WORK INSTRUCTION 1. From the passage on lithium-ion battery manufacturing below, reproduce the portion starting with "Many of you" and going on through "as an example.".
WORK INSTRUCTION 2. Render this sentence from the passage on lithium-ion battery manufacturing below into Spanish: "In the battery space, all manufacturing of lithium-ion batteries happens in China, Korea, and Japan."

TEXT SEGMENT.
Many of you have probably come across the piece by Andy Grove titled “How to Make an American Job Before It's Too Late” that was published in Bloomberg. In the article, the former president of Intel argues that losing low-end commodity jobs from the US is a long-term problem. He uses batteries as an example.
In the battery space, all manufacturing of lithium-ion batteries happens in China, Korea, and Japan. Since the mid 90’s when it was becoming clear that lithium-ion was going to be a dominant force in the rechargeable battery market, several US companies have tried to enter the market by setting up plants in the US. None made it big. Some went under; others went back to their core business; still others survived (and continue to do so) on small government projects.
An article written by Ralph Brodd examines this issue in detail. The article is a bit dated, but is interesting reading. Ralph concludes that there are many complicated factors that come into play. Some of these involve the difficulty in penetrating OEM markets (that were all in Japan) for US companies and the fact that lower profit margins were sustainable in East Asia. Interesting he also notes that labor costs are not as significant in this “outsourcing” trend as some claim. I suppose if you automate you can depend on robots not to ask for a minimal wage irrespective of the geography!

EXTRACTED DATA.
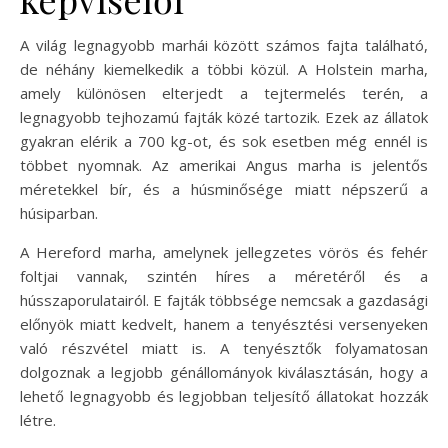
A világ legnagyobb marhái között számos fajta található,
de néhány kiemelkedik a többi közül. A Holstein marha,
amely különösen elterjedt a tejtermelés terén, a
legnagyobb tejhozamú fajták közé tartozik. Ezek az állatok
gyakran elérik a 700 kg-ot, és sok esetben még ennél is
többet nyomnak. Az amerikai Angus marha is jelentős
méretekkel bír, és a húsminősége miatt népszerű a
húsiparban.
A Hereford marha, amelynek jellegzetes vörös és fehér
foltjai vannak, szintén híres a méretéről és a
hússzaporulatairól. E fajták többsége nemcsak a gazdasági
előnyök miatt kedvelt, hanem a tenyésztési versenyeken
való részvétel miatt is. A tenyésztők folyamatosan
dolgoznak a legjobb génállományok kiválasztásán, hogy a
lehető legnagyobb és legjobban teljesítő állatokat hozzák
létre.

WORKED SOLUTION 1.
Many of you have probably come across the piece by Andy Grove titled “How to Make an American Job Before It's Too Late” that was published in Bloomberg. In the article, the former president of Intel argues that losing low-end commodity jobs from the US is a long-term problem. He uses batteries as an example.

WORKED SOLUTION 2. En el sector de las baterías, toda la fabricación de baterías de iones de litio se realiza en China, Corea y Japón.